══ ENTRIES SUPPLIED ══

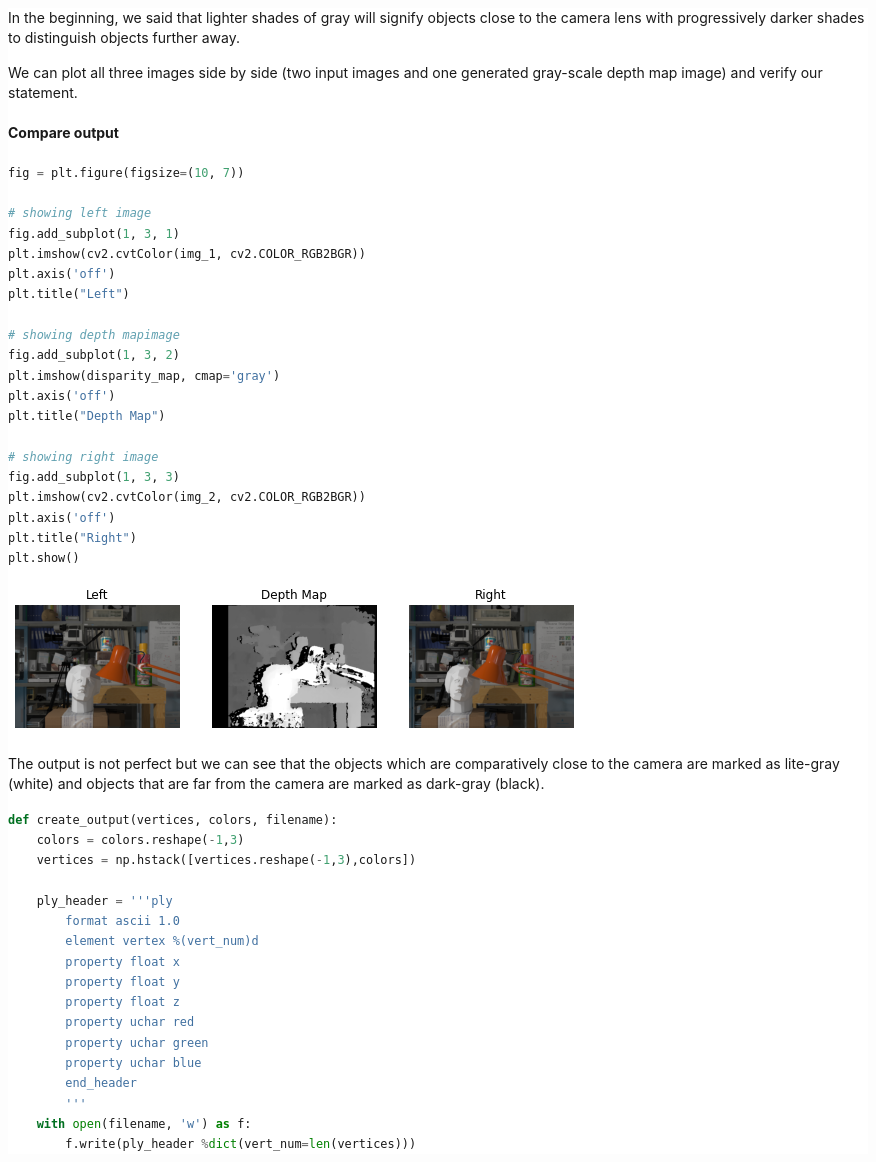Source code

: 
In the beginning, we said that lighter shades of gray will signify objects close to the camera lens with progressively darker shades to distinguish objects further away.

We can plot all three images side by side (two input images and one generated gray-scale depth map image) and verify our statement.

#### Compare output


```python
fig = plt.figure(figsize=(10, 7))

# showing left image
fig.add_subplot(1, 3, 1)
plt.imshow(cv2.cvtColor(img_1, cv2.COLOR_RGB2BGR))
plt.axis('off')
plt.title("Left")

# showing depth mapimage
fig.add_subplot(1, 3, 2)
plt.imshow(disparity_map, cmap='gray')
plt.axis('off')
plt.title("Depth Map")

# showing right image
fig.add_subplot(1, 3, 3)
plt.imshow(cv2.cvtColor(img_2, cv2.COLOR_RGB2BGR))
plt.axis('off')
plt.title("Right")
plt.show()
```


![png](./doc_image/output_59_0.png)


The output is not perfect but we can see that the objects which are comparatively close to the camera are marked as lite-gray (white) and objects that are far from the camera are marked as dark-gray (black).


```python
def create_output(vertices, colors, filename):
	colors = colors.reshape(-1,3)
	vertices = np.hstack([vertices.reshape(-1,3),colors])

	ply_header = '''ply
		format ascii 1.0
		element vertex %(vert_num)d
		property float x
		property float y
		property float z
		property uchar red
		property uchar green
		property uchar blue
		end_header
		'''
	with open(filename, 'w') as f:
		f.write(ply_header %dict(vert_num=len(vertices)))
```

═══

**INSTRUCTIONS FOR THE TASK:** Select every line of the material above holding the word "title" and copy it.

**RESPONSE AREA:**
plt.title("Left")
plt.title("Depth Map")
plt.title("Right")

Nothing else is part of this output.